Now is a great time to examine the recent developments in the legal problems for ExxonMobil Corporation (NYSE:XOM) and the implications for the company. Specifically, I will discuss the company’s legal problems in the states of Maryland and New Hampshire. I will also examine the company’s transformation from producing natural gas to producing more oil and liquids.
The highest court in Maryland has overturned jury verdicts requiring ExxonMobil Corporation (NYSE:XOM) to pay in excess of $1.5 billion in damages after a leak from a gas station polluted a community’s drinking water in 2006. The Court of Appeals of Maryland has issued two rulings recently, ordering new trials in cases related to the incident. The larger case was brought by 150 families and businesses and, in 2011, a jury awarded $1 billion in punitive damages and $495 million in compensatory damages. The higher court has overturned the punitive damages on the grounds that they could only be awarded if the plaintiffs proved that the company had intended to act wrongfully, and this was not the case.
Meanwhile, ExxonMobil Corporation (NYSE:XOM) has begun its defense against a claim from the state of New Hampshire that it should pay millions of dollars spent by the state to clean up groundwater that was contaminated because of MTBE. The state has claimed that MTBE (methyl tertiary butyl ether) is a defective product because of its ability to travel farther and faster and contaminate larger quantities of water compared to gasoline without additives. The state is seeking more than $700 million to test 250,000 private wells and clean up approximately 5,600 contaminated sites. ExxonMobil Corporation (NYSE:XOM) is the only defendant that has not settled with the state on the grounds that MTBE did what it was supposed to by replacing lead in gasoline and reducing emissions in compliance with the 1990 Clean Air Act. New Hampshire is the only state that has reached the trial stage in a lawsuit over MTBE.

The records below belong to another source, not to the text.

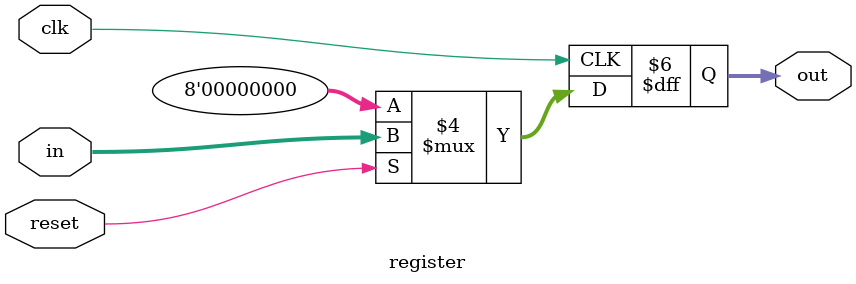
<source format=sv>
module register #(parameter N=8) (
  input logic clk,      
  input logic reset,    
  input logic [N-1:0] in, 
  output logic [N-1:0] out   
);

 always_ff @(posedge clk) begin // sync reset
    if (reset == 1'b0)
      out <= '0;
    else
      out <= in;
 end

endmodule

</source>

The transformation from gas to oil
ExxonMobil Corporation (NYSE:XOM) has added an additional 1.8 billion barrels of oil equivalents (BOE) to its proven oil and gas reserves in 2012, of which 1.4 billion consisted of crude and other liquids. This increases Exxon’s total proven reserves to 25.2 billion boe at the end of 2012, up from 24.9 billion boe as of the end of December 2011.

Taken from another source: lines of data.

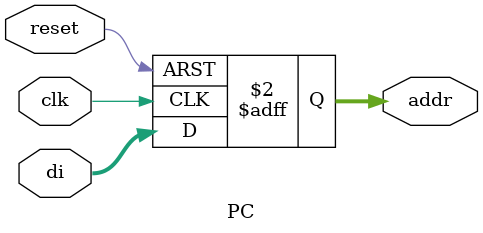
<source format=v>
`timescale 1ns / 1ps


module PC(
    input clk,
    input reset,
    input [31:0]di,
    output reg[31:0] addr
    );
always@(negedge clk or posedge reset)
begin
    if(reset)
        begin
        addr <= 0;
        end
    else
        begin
        addr <= di;
        end
end
endmodule

</source>
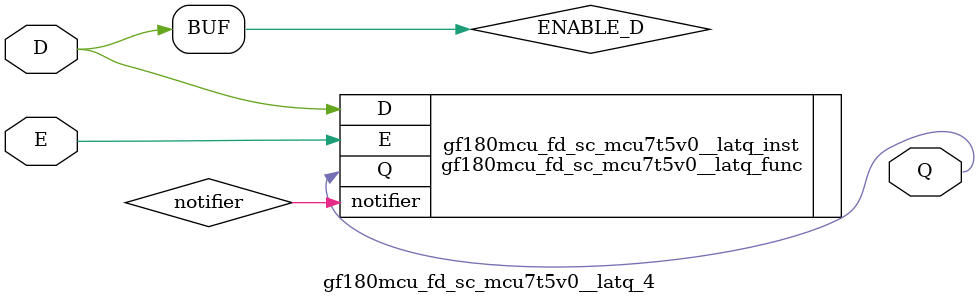
<source format=v>

`ifndef GF180MCU_FD_SC_MCU7T5V0__LATQ_4_V
`define GF180MCU_FD_SC_MCU7T5V0__LATQ_4_V

`include "gf180mcu_fd_sc_mcu7t5v0__latq_func.v"

`ifdef USE_POWER_PINS
module gf180mcu_fd_sc_mcu7t5v0__latq_4( E, D, Q, VDD, VSS );
inout VDD, VSS;
`else // If not USE_POWER_PINS
module gf180mcu_fd_sc_mcu7t5v0__latq_4( E, D, Q );
`endif // If not USE_POWER_PINS
input D, E;
output Q;

`ifdef USE_POWER_PINS
  gf180mcu_fd_sc_mcu7t5v0__latq_func gf180mcu_fd_sc_mcu7t5v0__latq_inst(.E(E),.D(D),.Q(Q),.VDD(VDD),.VSS(VSS),.notifier(notifier));
`else // If not USE_POWER_PINS
  gf180mcu_fd_sc_mcu7t5v0__latq_func gf180mcu_fd_sc_mcu7t5v0__latq_inst(.E(E),.D(D),.Q(Q),.notifier(notifier));
`endif // If not USE_POWER_PINS

`ifndef FUNCTIONAL
	// spec_gates_begin


	not MGM_G0(ENABLE_NOT_D,D);


	buf MGM_G1(ENABLE_D,D);


	// spec_gates_end



   specify

	// specify_block_begin

	// comb arc D --> Q
	 (D => Q) = (1.0,1.0);

	// seq arc E --> Q
	(posedge E => (Q : D))  = (1.0,1.0);

	// hold D-HL E-HL
	$hold(negedge E,negedge D,1.0,notifier);

	// hold D-LH E-HL
	$hold(negedge E,posedge D,1.0,notifier);

	// setup D-HL E-HL
	$setup(negedge D,negedge E,1.0,notifier);

	// setup D-LH E-HL
	$setup(posedge D,negedge E,1.0,notifier);

	$width(posedge E &&& (ENABLE_NOT_D === 1'b1)
		,1.0,0,notifier);

	$width(posedge E &&& (ENABLE_D === 1'b1)
		,1.0,0,notifier);

	// mpw E_lh
	$width(posedge E,1.0,0,notifier);

	// specify_block_end

   endspecify

   `endif

endmodule
`endif // GF180MCU_FD_SC_MCU7T5V0__LATQ_4_V

</source>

Exxon has sensibly and strategically shifted weightage away from natural gas towards liquids by buying a number of quality assets at low prices. In 2011, its total reserves were made up of 51% natural gas and 49% liquids, but, by the end of 2012, this reversed to 49% natural gas and 51% liquids. The 2012 liquid additions make for a 174% reserve replacement ratio (RRR) for crude and other liquids in 2012, and only 56% for natural gas. Over the past few years, however, crude and other liquids’ replacement ratio for ExxonMobil Corporation (NYSE:XOM) has been 102%, while adding natural gas reserves 45% faster than it produced.

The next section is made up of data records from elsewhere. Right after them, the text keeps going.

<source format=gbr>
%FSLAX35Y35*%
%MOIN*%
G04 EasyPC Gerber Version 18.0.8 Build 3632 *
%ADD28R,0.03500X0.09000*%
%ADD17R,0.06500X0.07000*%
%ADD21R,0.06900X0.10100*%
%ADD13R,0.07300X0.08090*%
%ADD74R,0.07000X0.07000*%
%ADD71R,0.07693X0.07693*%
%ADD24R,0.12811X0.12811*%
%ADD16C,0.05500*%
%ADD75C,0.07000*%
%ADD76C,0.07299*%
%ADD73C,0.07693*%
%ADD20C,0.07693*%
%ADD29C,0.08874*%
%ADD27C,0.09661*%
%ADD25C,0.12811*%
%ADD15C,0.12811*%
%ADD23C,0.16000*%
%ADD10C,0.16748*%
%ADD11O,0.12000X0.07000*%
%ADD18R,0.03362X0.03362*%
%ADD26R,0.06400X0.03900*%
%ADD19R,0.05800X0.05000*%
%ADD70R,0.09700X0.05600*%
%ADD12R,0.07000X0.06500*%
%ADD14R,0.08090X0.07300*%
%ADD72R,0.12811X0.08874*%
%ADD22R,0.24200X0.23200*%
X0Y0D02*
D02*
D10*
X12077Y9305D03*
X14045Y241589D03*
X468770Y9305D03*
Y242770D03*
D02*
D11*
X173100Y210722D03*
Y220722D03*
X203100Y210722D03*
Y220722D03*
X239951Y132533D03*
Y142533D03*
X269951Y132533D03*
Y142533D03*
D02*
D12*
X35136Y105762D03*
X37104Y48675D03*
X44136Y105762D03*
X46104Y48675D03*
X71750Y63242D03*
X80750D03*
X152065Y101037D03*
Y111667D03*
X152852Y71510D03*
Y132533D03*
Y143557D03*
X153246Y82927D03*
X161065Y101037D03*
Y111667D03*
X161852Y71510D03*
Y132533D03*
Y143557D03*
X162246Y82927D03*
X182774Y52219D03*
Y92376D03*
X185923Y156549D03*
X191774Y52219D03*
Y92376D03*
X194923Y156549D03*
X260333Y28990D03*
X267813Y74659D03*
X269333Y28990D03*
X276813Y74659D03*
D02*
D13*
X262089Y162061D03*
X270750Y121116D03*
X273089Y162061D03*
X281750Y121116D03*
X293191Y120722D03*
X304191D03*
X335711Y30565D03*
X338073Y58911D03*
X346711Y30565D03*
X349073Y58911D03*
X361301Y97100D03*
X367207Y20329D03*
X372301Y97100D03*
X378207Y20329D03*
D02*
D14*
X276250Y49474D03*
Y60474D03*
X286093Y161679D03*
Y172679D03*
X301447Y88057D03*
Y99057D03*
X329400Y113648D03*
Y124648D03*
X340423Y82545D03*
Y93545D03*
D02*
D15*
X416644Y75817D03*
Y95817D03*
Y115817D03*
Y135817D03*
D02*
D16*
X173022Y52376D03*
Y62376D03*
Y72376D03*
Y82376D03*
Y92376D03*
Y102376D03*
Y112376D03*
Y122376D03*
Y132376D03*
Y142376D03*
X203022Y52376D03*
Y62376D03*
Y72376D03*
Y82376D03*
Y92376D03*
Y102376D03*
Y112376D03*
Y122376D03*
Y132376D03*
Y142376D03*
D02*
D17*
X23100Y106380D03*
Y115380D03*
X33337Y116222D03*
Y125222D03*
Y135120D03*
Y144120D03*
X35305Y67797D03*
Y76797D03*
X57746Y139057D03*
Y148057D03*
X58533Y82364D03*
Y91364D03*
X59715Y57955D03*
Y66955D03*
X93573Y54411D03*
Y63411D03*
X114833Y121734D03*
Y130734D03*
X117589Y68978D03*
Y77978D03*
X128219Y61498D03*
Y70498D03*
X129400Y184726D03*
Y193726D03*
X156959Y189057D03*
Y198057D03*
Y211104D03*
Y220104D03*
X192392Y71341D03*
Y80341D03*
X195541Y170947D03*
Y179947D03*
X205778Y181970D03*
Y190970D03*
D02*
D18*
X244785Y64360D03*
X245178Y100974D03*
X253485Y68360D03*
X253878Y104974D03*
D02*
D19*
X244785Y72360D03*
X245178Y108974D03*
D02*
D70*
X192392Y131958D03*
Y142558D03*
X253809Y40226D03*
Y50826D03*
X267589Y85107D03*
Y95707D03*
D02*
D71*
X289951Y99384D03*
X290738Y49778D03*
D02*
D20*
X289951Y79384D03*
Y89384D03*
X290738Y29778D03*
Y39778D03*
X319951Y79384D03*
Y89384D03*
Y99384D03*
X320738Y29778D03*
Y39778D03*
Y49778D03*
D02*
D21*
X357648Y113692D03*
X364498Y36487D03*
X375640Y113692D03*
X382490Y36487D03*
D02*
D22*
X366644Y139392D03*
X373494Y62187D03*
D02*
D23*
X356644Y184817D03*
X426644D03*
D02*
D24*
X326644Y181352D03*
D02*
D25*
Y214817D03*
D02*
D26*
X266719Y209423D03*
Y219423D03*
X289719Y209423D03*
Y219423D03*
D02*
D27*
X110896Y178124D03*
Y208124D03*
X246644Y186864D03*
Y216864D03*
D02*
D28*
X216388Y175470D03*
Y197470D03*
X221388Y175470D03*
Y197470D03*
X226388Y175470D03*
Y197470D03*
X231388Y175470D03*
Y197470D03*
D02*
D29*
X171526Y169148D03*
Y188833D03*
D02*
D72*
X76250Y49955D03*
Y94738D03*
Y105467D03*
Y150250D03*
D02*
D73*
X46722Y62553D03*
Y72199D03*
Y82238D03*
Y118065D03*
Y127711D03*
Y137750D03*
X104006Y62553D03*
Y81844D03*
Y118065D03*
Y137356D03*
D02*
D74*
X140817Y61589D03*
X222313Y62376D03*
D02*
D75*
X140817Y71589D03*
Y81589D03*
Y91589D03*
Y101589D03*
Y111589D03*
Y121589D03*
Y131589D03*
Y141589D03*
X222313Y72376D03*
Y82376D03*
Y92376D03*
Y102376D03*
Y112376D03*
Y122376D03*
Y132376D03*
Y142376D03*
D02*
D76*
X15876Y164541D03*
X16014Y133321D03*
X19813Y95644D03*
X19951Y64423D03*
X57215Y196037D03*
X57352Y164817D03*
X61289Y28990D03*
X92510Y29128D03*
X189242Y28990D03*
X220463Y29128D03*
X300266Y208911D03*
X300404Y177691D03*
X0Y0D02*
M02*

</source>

Exxon has shown a decline in upstream performance and abroad as a result of pulling back from riskier overseas operations and focusing more on revenue stream diversification. It has altered its revenue structure significantly, earning 74% of its revenue from drilling, instead of 90%. Refining accounted for just 4.3% of sales in 2011 and now accounts for just under 17%. Because of the domestic supply situation of oil and natural gas, Exxon has concentrated on gaining more from downstream and chemical production.